Uno de los factores económicos comunes de la «nueva normalidad» postpandemia a nivel mundial causada por la COVID-19 es el aumento de los niveles de deuda pública y privada. La disminución de los ingresos fiscales y el aumento del gasto sanitario público son el reflejo de un intento de evitar la destrucción generalizada de la capacidad productiva y de subsistencia de la población durante la pandemia.  Por parte del sector privado, el endeudamiento fue la forma en que muchas empresas sobrevivieron al repentino parón, cuando el resultado no fue la quiebra o el cierre.

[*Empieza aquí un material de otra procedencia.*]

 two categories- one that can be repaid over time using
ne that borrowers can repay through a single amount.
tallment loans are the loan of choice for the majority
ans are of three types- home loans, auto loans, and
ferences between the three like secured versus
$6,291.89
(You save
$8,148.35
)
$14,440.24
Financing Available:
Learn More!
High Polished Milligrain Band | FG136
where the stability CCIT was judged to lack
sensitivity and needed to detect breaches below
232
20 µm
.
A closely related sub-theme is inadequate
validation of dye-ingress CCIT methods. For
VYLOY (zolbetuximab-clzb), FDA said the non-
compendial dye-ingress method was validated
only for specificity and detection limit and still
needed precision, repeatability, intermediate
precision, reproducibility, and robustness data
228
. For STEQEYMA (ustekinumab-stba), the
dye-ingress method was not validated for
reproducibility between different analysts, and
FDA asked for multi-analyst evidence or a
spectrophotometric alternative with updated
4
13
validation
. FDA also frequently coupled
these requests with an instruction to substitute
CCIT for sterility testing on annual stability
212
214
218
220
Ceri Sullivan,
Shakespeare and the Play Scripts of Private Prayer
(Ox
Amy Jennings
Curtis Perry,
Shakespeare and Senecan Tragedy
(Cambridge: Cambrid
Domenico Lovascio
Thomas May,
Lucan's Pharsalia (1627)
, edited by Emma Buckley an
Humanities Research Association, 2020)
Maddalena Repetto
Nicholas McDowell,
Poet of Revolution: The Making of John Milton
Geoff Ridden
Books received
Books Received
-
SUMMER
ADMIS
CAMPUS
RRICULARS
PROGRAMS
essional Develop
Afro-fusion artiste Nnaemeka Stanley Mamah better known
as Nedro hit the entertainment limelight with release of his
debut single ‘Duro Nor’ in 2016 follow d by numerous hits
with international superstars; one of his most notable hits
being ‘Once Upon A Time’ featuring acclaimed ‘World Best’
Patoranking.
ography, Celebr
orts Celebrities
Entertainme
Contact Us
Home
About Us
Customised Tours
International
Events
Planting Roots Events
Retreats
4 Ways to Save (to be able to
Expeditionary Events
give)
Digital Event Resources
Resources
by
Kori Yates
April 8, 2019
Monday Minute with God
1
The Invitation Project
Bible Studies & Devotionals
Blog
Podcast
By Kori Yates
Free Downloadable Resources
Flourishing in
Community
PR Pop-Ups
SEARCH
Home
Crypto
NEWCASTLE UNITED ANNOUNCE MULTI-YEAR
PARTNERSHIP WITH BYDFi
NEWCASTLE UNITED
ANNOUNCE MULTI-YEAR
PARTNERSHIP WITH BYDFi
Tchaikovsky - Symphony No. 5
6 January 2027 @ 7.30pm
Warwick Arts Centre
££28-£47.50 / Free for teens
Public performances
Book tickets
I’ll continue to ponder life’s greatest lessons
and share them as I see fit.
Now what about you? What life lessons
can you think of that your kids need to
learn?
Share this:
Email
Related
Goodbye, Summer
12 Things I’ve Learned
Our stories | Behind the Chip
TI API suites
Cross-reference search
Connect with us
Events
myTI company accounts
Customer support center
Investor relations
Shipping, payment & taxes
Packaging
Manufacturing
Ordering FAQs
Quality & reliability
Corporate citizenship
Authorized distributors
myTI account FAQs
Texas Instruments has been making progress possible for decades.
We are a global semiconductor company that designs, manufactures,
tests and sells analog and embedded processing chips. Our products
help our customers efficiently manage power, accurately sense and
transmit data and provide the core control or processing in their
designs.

Según la Base de Datos de la Deuda Global del Fondo Monetario Internacional (FMI), los bancos centrales salvaron al mundo de una profundísima y prolongada recesión cuando llegó la crisis de la pandemia, pero su acción –con los tipos de interés negativos y su mastodóntico programa de estímulos – provocaron también el mayor avance de la deuda mundial en 80 años. A finales del 2020, el endeudamiento planetario, público y privado, alcanzó los 226 billones de dólares –unos 200 billones de euros–, el equivalente al 256% del PIB mundial.

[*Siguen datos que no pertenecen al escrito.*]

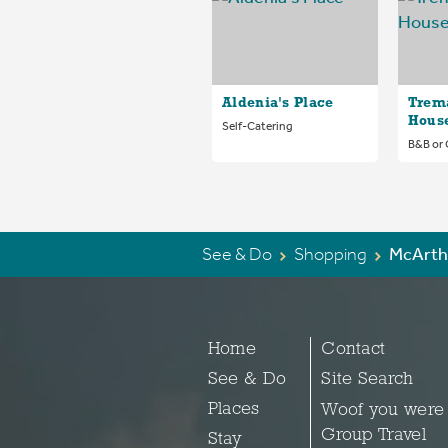
Aldenia's Place
Trem
Hous
Self-Catering
B&B or
See & Do
Shopping
McArth
Home
Contact
See & Do
Site Search
Places
Woof you were
Group Travel
Stay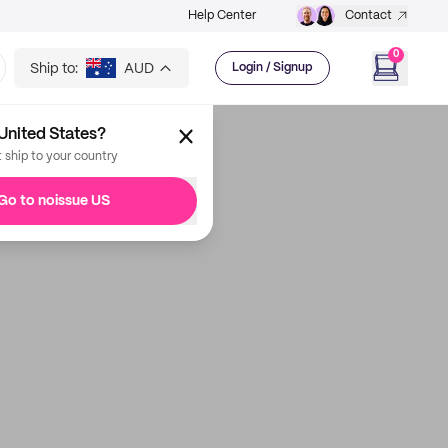
Help Center
Contact
0
Ship to:
AUD
Login / Signup
United States?
t ship to your country
Go to noissue US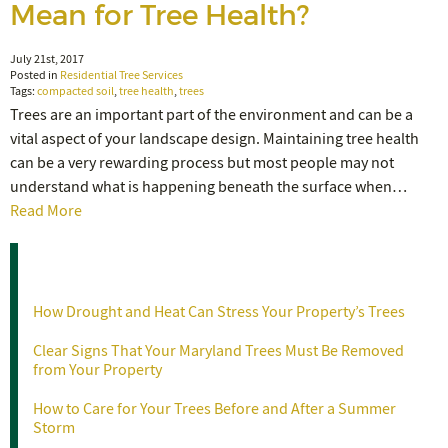
Mean for Tree Health?
July 21st, 2017
Posted in
Residential Tree Services
Tags:
compacted soil
,
tree health
,
trees
Trees are an important part of the environment and can be a
vital aspect of your landscape design. Maintaining tree health
can be a very rewarding process but most people may not
understand what is happening beneath the surface when…
Read More
Recent Posts
How Drought and Heat Can Stress Your Property’s Trees
Clear Signs That Your Maryland Trees Must Be Removed
from Your Property
How to Care for Your Trees Before and After a Summer
Storm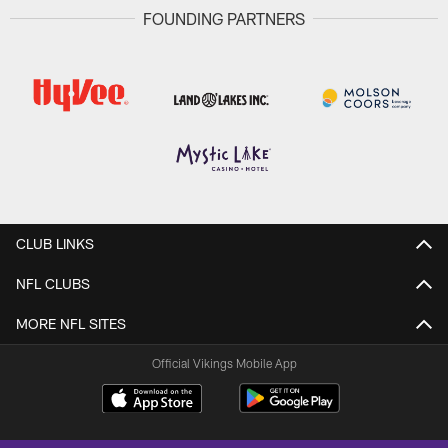
FOUNDING PARTNERS
CLUB LINKS
NFL CLUBS
MORE NFL SITES
Official Vikings Mobile App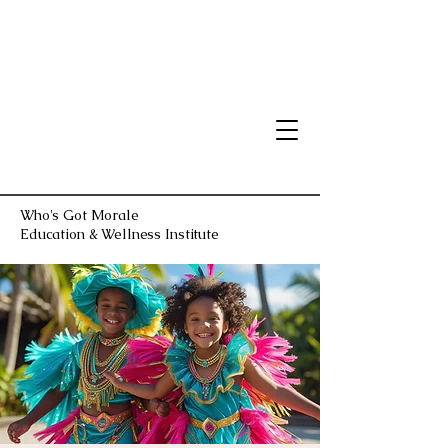
Who's Got Morale
Education & Wellness Institute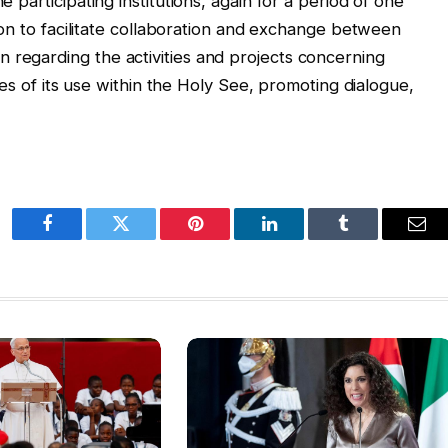
e participating institutions, again for a period of one
ution to facilitate collaboration and exchange between
 regarding the activities and projects concerning
icies of its use within the Holy See, promoting dialogue,
Facebook
Twitter
Pinterest
LinkedIn
Tumblr
Ema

La deuda fue muy sorprendente en las economías avanzadas, donde más de la mitad del aumento de la deuda fue contraída por los gobiernos, con una ratio de deuda pública mundial que ascendió al 99% del PIB. Asimismo, la deuda privada de las empresas no financieras y de los hogares también aumentó considerablemente.

La carga de hacer frente a niveles más altos de deuda pública dependerá de la evolución de los tipos de interés básicos como respuesta a las continuas subidas de la inflación. Sin embargo, incluso los gobiernos con una mejor calificación de riesgo crediticio se enfrentarán a la acumulación de deuda. Y es probable que la tensión de la deuda soberana aumente en muchos otros casos, especialmente en los países en desarrollo sobreendeudados.

Los recortes del gasto para contener los déficits fiscales serán muy costosos en términos de capital público, especialmente después de una crisis que dejará tras de sí mayores grados de desigualdad de ingresos y que se manifiesta tras una reciente contención del gasto en muchos países. Entre las economías avanzadas, la tendencia de las últimas décadas ha sido la de reducir los impuestos sobre la renta de las empresas y de las personas físicas, y revertir esas disminuciones aumentándolas es una opción obvia para llenar el vacío fiscal provocado por la pandemia de la COVID-19.

Las tendencias demográficas existentes ya ponían de manifiesto la necesidad de encontrar nuevas formas de sufragar el creciente gasto público, y la crisis derivada de la pandemia. Sin embargo, para evitar socavar ese movimiento mediante guerras fiscales entre países, la coherencia plurinacional mediante la cooperación tácita o explícita será una condición necesaria. Las recientes negociaciones plurilaterales del G-7 y el G-20 sobre un impuesto de sociedades global han sido un buen indicio.

Tomemos, por ejemplo, los desafíos fiscales en la eurozona agravados por la crisis de la COVID-19. Los países más afectados -como Italia y España- ya mostraban vulnerabilidad fiscal antes del brote del virus, a pesar de años de restricciones fiscales. La disyuntiva entre las peticiones de la mutualización de la deuda a nivel de la eurozona, como conjunto integrado de países, y las estructuras fiscales específicas de cada país exigidas por otros -Alemania- requerirá ser resuelta. El anuncio del Banco Central Europeo de que comprará otros 600.000 millones de euros en bonos, junto con el plan anunciado por la Unión Europea de crear un nuevo fondo de recuperación de 750.000 millones de euros para ayudar a los países más afectados por la pandemia impulsaron el problema.

También habrá una mayor intensidad y frecuencia de tensiones en las deudas públicas y externas de los países más pobres. La deuda externa de los países pobres ha aumentado considerablemente desde la crisis financiera mundial de 2008-09. El aplazamiento del pago de su deuda bilateral oficial por parte del G20 alivió la carga del servicio a corto plazo, pero la deuda continuará acumulándose y las trayectorias de la deuda subyacente que habrá que afrontar tras la pandemia siguen su curso. Un componente clave en este sentido será el papel de China como acreedor, ya que su exposición financiera a los países en desarrollo a través de líneas de crédito y acuerdos de préstamo -a menudo vinculados a proyectos comerciales a tipos de mercado y respaldados por garantías- ha aumentado en la historia reciente.